**Task brief**
Transcribe the records underneath word for word, and leave no line out.

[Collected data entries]
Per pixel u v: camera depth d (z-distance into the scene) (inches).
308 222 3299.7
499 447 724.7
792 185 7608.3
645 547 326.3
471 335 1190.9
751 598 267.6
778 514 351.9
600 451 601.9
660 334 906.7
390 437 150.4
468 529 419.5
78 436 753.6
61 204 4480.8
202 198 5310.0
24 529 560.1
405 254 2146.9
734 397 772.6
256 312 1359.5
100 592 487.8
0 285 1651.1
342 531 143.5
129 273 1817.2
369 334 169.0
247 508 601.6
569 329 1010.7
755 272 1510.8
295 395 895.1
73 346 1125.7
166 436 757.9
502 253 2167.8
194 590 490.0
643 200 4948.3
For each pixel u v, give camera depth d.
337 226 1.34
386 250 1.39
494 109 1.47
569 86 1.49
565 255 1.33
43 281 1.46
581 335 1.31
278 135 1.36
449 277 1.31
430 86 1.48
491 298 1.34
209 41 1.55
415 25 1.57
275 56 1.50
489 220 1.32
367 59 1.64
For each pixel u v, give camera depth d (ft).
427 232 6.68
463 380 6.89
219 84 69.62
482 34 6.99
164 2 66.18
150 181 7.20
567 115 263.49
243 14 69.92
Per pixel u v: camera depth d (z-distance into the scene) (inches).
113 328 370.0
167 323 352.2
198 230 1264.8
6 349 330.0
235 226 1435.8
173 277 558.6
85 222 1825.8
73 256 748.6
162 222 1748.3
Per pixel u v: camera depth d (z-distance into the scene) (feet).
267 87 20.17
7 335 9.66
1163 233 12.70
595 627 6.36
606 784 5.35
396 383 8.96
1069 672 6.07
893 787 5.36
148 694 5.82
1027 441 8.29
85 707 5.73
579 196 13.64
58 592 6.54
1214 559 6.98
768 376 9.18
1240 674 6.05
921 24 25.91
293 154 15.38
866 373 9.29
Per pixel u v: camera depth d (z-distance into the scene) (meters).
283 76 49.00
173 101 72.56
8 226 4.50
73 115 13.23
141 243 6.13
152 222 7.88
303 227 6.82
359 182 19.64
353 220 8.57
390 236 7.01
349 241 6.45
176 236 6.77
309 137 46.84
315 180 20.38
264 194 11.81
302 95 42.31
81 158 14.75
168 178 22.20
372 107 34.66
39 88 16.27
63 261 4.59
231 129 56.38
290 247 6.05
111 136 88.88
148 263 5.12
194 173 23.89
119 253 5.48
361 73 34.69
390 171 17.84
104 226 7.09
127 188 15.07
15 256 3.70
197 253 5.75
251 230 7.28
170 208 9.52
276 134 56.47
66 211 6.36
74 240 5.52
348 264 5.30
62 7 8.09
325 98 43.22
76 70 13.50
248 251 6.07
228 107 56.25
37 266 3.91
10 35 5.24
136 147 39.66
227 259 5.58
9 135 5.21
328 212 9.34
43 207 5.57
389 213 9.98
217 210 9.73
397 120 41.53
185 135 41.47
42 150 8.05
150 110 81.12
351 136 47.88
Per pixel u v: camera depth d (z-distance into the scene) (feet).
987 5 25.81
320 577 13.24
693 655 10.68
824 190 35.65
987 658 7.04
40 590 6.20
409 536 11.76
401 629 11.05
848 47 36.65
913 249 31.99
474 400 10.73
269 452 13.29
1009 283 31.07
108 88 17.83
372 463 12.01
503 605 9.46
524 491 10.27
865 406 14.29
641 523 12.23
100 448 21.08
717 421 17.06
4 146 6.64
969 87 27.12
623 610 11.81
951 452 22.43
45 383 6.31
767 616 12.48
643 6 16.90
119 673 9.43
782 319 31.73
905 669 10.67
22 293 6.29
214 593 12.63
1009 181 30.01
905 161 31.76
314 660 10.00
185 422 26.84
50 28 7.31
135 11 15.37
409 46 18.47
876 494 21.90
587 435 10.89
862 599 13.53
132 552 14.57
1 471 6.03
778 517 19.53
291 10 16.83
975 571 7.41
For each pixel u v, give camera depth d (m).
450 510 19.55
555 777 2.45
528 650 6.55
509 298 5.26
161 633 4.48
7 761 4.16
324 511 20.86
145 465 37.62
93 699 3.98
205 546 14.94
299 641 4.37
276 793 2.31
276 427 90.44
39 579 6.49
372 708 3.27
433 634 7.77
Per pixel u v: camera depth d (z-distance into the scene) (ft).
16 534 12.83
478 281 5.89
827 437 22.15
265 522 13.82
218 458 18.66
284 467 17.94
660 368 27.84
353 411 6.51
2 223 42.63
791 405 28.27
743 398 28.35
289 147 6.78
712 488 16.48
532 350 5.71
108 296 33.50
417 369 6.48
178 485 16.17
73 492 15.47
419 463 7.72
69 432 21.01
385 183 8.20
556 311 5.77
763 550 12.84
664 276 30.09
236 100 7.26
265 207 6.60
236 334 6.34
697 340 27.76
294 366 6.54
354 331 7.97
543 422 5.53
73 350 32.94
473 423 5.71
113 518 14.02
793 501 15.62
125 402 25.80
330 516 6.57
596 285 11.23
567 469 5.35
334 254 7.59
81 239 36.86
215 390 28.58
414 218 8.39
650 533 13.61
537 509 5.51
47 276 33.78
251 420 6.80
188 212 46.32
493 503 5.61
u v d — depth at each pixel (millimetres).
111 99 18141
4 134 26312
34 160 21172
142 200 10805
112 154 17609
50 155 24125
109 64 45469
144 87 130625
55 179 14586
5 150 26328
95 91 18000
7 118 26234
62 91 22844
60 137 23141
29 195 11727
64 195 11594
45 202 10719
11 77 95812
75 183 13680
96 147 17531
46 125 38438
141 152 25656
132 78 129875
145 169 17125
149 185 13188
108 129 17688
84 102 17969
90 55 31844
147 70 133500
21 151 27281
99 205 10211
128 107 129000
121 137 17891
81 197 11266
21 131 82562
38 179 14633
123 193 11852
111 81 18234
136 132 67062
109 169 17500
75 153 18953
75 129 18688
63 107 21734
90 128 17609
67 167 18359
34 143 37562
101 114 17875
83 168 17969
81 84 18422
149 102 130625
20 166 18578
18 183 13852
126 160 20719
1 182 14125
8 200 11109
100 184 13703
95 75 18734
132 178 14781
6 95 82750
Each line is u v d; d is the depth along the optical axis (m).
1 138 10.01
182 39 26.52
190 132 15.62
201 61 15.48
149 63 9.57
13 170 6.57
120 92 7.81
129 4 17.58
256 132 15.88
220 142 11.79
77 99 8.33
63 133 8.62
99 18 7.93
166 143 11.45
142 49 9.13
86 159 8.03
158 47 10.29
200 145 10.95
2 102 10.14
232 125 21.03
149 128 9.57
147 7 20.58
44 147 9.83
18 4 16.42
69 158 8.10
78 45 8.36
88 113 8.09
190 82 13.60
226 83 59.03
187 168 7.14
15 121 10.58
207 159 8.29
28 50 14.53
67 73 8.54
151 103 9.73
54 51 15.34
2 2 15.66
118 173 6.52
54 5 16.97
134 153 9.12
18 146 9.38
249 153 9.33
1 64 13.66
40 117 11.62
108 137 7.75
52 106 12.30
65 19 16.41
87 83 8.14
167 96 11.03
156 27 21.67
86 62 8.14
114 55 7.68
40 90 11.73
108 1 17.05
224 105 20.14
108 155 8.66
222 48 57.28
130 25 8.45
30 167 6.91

**The completed task**
Per pixel u v: camera depth d (z-distance into the scene) (inches).
308 222 3299.7
499 447 724.7
792 185 7608.3
645 547 326.3
471 335 1190.9
751 598 267.6
778 514 351.9
600 451 601.9
660 334 906.7
390 437 150.4
468 529 419.5
78 436 753.6
61 204 4480.8
202 198 5310.0
24 529 560.1
405 254 2146.9
734 397 772.6
256 312 1359.5
100 592 487.8
0 285 1651.1
342 531 143.5
129 273 1817.2
369 334 169.0
247 508 601.6
569 329 1010.7
755 272 1510.8
295 395 895.1
73 346 1125.7
166 436 757.9
502 253 2167.8
194 590 490.0
643 200 4948.3
For each pixel u v, give camera depth d.
337 226 1.34
386 250 1.39
494 109 1.47
569 86 1.49
565 255 1.33
43 281 1.46
581 335 1.31
278 135 1.36
449 277 1.31
430 86 1.48
491 298 1.34
209 41 1.55
415 25 1.57
275 56 1.50
489 220 1.32
367 59 1.64
For each pixel u v, give camera depth d (ft).
427 232 6.68
463 380 6.89
219 84 69.62
482 34 6.99
164 2 66.18
150 181 7.20
567 115 263.49
243 14 69.92
Per pixel u v: camera depth d (z-distance into the scene) (inches).
113 328 370.0
167 323 352.2
198 230 1264.8
6 349 330.0
235 226 1435.8
173 277 558.6
85 222 1825.8
73 256 748.6
162 222 1748.3
Per pixel u v: camera depth d (z-distance into the scene) (feet).
267 87 20.17
7 335 9.66
1163 233 12.70
595 627 6.36
606 784 5.35
396 383 8.96
1069 672 6.07
893 787 5.36
148 694 5.82
1027 441 8.29
85 707 5.73
579 196 13.64
58 592 6.54
1214 559 6.98
768 376 9.18
1240 674 6.05
921 24 25.91
293 154 15.38
866 373 9.29
Per pixel u v: camera depth d (z-distance into the scene) (meters).
283 76 49.00
173 101 72.56
8 226 4.50
73 115 13.23
141 243 6.13
152 222 7.88
303 227 6.82
359 182 19.64
353 220 8.57
390 236 7.01
349 241 6.45
176 236 6.77
309 137 46.84
315 180 20.38
264 194 11.81
302 95 42.31
81 158 14.75
168 178 22.20
372 107 34.66
39 88 16.27
63 261 4.59
231 129 56.38
290 247 6.05
111 136 88.88
148 263 5.12
194 173 23.89
119 253 5.48
361 73 34.69
390 171 17.84
104 226 7.09
127 188 15.07
15 256 3.70
197 253 5.75
251 230 7.28
170 208 9.52
276 134 56.47
66 211 6.36
74 240 5.52
348 264 5.30
62 7 8.09
325 98 43.22
76 70 13.50
248 251 6.07
228 107 56.25
37 266 3.91
10 35 5.24
136 147 39.66
227 259 5.58
9 135 5.21
328 212 9.34
43 207 5.57
389 213 9.98
217 210 9.73
397 120 41.53
185 135 41.47
42 150 8.05
150 110 81.12
351 136 47.88
Per pixel u v: camera depth d (z-distance into the scene) (feet).
987 5 25.81
320 577 13.24
693 655 10.68
824 190 35.65
987 658 7.04
40 590 6.20
409 536 11.76
401 629 11.05
848 47 36.65
913 249 31.99
474 400 10.73
269 452 13.29
1009 283 31.07
108 88 17.83
372 463 12.01
503 605 9.46
524 491 10.27
865 406 14.29
641 523 12.23
100 448 21.08
717 421 17.06
4 146 6.64
969 87 27.12
623 610 11.81
951 452 22.43
45 383 6.31
767 616 12.48
643 6 16.90
119 673 9.43
782 319 31.73
905 669 10.67
22 293 6.29
214 593 12.63
1009 181 30.01
905 161 31.76
314 660 10.00
185 422 26.84
50 28 7.31
135 11 15.37
409 46 18.47
876 494 21.90
587 435 10.89
862 599 13.53
132 552 14.57
1 471 6.03
778 517 19.53
291 10 16.83
975 571 7.41
For each pixel u v, give camera depth d (m).
450 510 19.55
555 777 2.45
528 650 6.55
509 298 5.26
161 633 4.48
7 761 4.16
324 511 20.86
145 465 37.62
93 699 3.98
205 546 14.94
299 641 4.37
276 793 2.31
276 427 90.44
39 579 6.49
372 708 3.27
433 634 7.77
Per pixel u v: camera depth d (z-distance into the scene) (ft).
16 534 12.83
478 281 5.89
827 437 22.15
265 522 13.82
218 458 18.66
284 467 17.94
660 368 27.84
353 411 6.51
2 223 42.63
791 405 28.27
743 398 28.35
289 147 6.78
712 488 16.48
532 350 5.71
108 296 33.50
417 369 6.48
178 485 16.17
73 492 15.47
419 463 7.72
69 432 21.01
385 183 8.20
556 311 5.77
763 550 12.84
664 276 30.09
236 100 7.26
265 207 6.60
236 334 6.34
697 340 27.76
294 366 6.54
354 331 7.97
543 422 5.53
73 350 32.94
473 423 5.71
113 518 14.02
793 501 15.62
125 402 25.80
330 516 6.57
596 285 11.23
567 469 5.35
334 254 7.59
81 239 36.86
215 390 28.58
414 218 8.39
650 533 13.61
537 509 5.51
47 276 33.78
251 420 6.80
188 212 46.32
493 503 5.61
u v d — depth at each pixel (millimetres).
111 99 18141
4 134 26312
34 160 21172
142 200 10805
112 154 17609
50 155 24125
109 64 45469
144 87 130625
55 179 14586
5 150 26328
95 91 18000
7 118 26234
62 91 22844
60 137 23141
29 195 11727
64 195 11594
45 202 10719
11 77 95812
75 183 13680
96 147 17531
46 125 38438
141 152 25656
132 78 129875
145 169 17125
149 185 13188
108 129 17688
84 102 17969
90 55 31844
147 70 133500
21 151 27281
99 205 10211
128 107 129000
121 137 17891
81 197 11266
21 131 82562
38 179 14633
123 193 11852
111 81 18234
136 132 67062
109 169 17500
75 153 18953
75 129 18688
63 107 21734
90 128 17609
67 167 18359
34 143 37562
101 114 17875
83 168 17969
81 84 18422
149 102 130625
20 166 18578
18 183 13852
126 160 20719
1 182 14125
8 200 11109
100 184 13703
95 75 18734
132 178 14781
6 95 82750
Each line is u v d; d is the depth along the optical axis (m).
1 138 10.01
182 39 26.52
190 132 15.62
201 61 15.48
149 63 9.57
13 170 6.57
120 92 7.81
129 4 17.58
256 132 15.88
220 142 11.79
77 99 8.33
63 133 8.62
99 18 7.93
166 143 11.45
142 49 9.13
86 159 8.03
158 47 10.29
200 145 10.95
2 102 10.14
232 125 21.03
149 128 9.57
147 7 20.58
44 147 9.83
18 4 16.42
69 158 8.10
78 45 8.36
88 113 8.09
190 82 13.60
226 83 59.03
187 168 7.14
15 121 10.58
207 159 8.29
28 50 14.53
67 73 8.54
151 103 9.73
54 51 15.34
2 2 15.66
118 173 6.52
54 5 16.97
134 153 9.12
18 146 9.38
249 153 9.33
1 64 13.66
40 117 11.62
108 137 7.75
52 106 12.30
65 19 16.41
87 83 8.14
167 96 11.03
156 27 21.67
86 62 8.14
114 55 7.68
40 90 11.73
108 1 17.05
224 105 20.14
108 155 8.66
222 48 57.28
130 25 8.45
30 167 6.91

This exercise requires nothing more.